Cooley Distillery produced St Patrick whiskey which was distributed in Russia by Rotor House. The product was not distributed in Ireland. The marketing material provided that:
- the St Patrick product must be placed on the shelves next to Jameson Irish whiskey; and
- its retail price must be 18% lower than Jameson whiskey.
Irish Distillers sought an injunction against Cooley Distillery, claiming that the latter had:
- infringed its registered trademarks and the copyright which it owns in the label of its Jameson whiskey product; and
- passed off its goods as being those of Irish Distillers.
Cooley Distillery denied these allegations and claimed that the differences between the labels were such that consumers would not be confused between the products.
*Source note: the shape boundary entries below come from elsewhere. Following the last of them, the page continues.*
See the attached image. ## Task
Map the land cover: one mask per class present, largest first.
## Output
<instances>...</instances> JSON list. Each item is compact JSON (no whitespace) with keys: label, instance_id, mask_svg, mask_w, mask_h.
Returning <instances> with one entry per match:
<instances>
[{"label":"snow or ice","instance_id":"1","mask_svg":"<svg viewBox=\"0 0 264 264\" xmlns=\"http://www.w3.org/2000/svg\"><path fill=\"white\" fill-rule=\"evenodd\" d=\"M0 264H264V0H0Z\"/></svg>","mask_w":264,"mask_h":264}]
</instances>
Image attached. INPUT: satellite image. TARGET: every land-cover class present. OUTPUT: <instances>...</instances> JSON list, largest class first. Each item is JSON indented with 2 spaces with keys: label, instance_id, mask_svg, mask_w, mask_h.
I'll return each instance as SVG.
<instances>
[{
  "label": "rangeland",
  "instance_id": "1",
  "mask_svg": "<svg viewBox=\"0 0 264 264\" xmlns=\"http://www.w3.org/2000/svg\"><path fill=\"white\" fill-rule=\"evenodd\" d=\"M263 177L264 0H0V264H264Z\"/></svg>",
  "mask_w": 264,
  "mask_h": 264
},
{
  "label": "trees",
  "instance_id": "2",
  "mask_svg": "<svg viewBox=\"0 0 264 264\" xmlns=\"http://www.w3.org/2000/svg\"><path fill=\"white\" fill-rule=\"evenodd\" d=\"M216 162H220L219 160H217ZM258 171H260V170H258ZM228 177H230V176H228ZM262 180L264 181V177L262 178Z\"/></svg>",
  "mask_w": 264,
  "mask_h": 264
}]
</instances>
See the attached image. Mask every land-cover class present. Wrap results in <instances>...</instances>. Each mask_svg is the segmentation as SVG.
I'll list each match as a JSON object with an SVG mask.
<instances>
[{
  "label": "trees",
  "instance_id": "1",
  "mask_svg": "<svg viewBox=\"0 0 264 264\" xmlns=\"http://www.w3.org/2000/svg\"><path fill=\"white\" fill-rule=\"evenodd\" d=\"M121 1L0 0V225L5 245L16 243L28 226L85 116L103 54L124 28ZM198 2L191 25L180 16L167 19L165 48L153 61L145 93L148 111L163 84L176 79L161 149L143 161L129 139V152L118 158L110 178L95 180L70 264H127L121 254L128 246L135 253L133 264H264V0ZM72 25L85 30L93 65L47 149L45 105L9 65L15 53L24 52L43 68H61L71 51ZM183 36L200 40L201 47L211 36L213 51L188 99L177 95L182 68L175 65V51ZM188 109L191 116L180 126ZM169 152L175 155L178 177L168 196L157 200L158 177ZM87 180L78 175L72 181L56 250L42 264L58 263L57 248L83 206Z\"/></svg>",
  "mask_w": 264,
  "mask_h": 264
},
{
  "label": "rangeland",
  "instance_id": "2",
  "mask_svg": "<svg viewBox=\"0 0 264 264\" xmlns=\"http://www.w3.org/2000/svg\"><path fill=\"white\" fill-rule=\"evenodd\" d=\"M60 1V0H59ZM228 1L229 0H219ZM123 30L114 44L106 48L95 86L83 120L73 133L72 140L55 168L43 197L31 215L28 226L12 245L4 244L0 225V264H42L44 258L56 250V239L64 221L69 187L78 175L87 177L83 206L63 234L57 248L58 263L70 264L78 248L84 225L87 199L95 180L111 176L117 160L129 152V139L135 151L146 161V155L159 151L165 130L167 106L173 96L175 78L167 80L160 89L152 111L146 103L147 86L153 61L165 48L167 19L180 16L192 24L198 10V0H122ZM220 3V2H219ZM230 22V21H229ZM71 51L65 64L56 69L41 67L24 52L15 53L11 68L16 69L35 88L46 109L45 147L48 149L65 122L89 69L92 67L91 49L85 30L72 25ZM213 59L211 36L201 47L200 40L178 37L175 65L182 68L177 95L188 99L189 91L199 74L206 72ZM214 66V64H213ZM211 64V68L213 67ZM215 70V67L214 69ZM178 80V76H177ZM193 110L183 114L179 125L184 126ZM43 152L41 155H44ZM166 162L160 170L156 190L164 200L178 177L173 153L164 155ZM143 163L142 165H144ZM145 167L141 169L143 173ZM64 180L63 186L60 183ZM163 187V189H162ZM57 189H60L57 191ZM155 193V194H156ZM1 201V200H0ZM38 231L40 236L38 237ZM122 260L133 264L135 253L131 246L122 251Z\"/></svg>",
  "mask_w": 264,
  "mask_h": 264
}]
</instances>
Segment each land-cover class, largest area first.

In particular, the trademarked labels clearly depicted the names Jameson and St Patrick.
Considering Section 14(2)(b) of the Trademarks Act 1996 (equivalent to Article 7 of the Community Trademark Regulation (40/94)), the court determined that the overall visual impression given by each label was similar, despite the differences in the product names (which were clearly distinctive in lettering, connotation and phonetics). The court also accepted that:
- there were differences in the representations of the emblem and coat of arms on each label;
- there was no similarity between the names St Patrick and Jameson; and
- there was no degree of confusion between the verbal elements of the names.
However, these differences were insufficient to overcome the general visual impression of similarity. The court held that if it were examining the differences between the labels in the context of the bar trade (which would require verbal use of the marks), no passing off would occur. However, in the context of supermarket shelf sales (where customers select the products themselves), confusion could result based on the similarity of colour and other features of the labels.
In arriving at its decision, the court took into account the opinion of two practitioners in the Russian marketplace, who were of the belief that the different verbal designations in the names of the products would not reduce the risk of confusion given the substantial similarities between the labels. The court reviewed these opinions in light of the uncontroverted evidence of confusion that did occur where the Jameson product was ordered and billed, but the St Patrick product was served. Further evidence of confusion was shown in the form of a photograph provided by a distributer to Irish Distillers which included the St Patrick product in the Jameson range. On this basis, the court concluded that there was a likelihood of confusion on the part of the public between the two labels and granted the injunction.
The decision underlines the risk of a court finding a likelihood of confusion in spite of each product featuring a highly distinctive trademark element, in circumstances where product appearance is similar and the method of consumer choice could lead to confusion.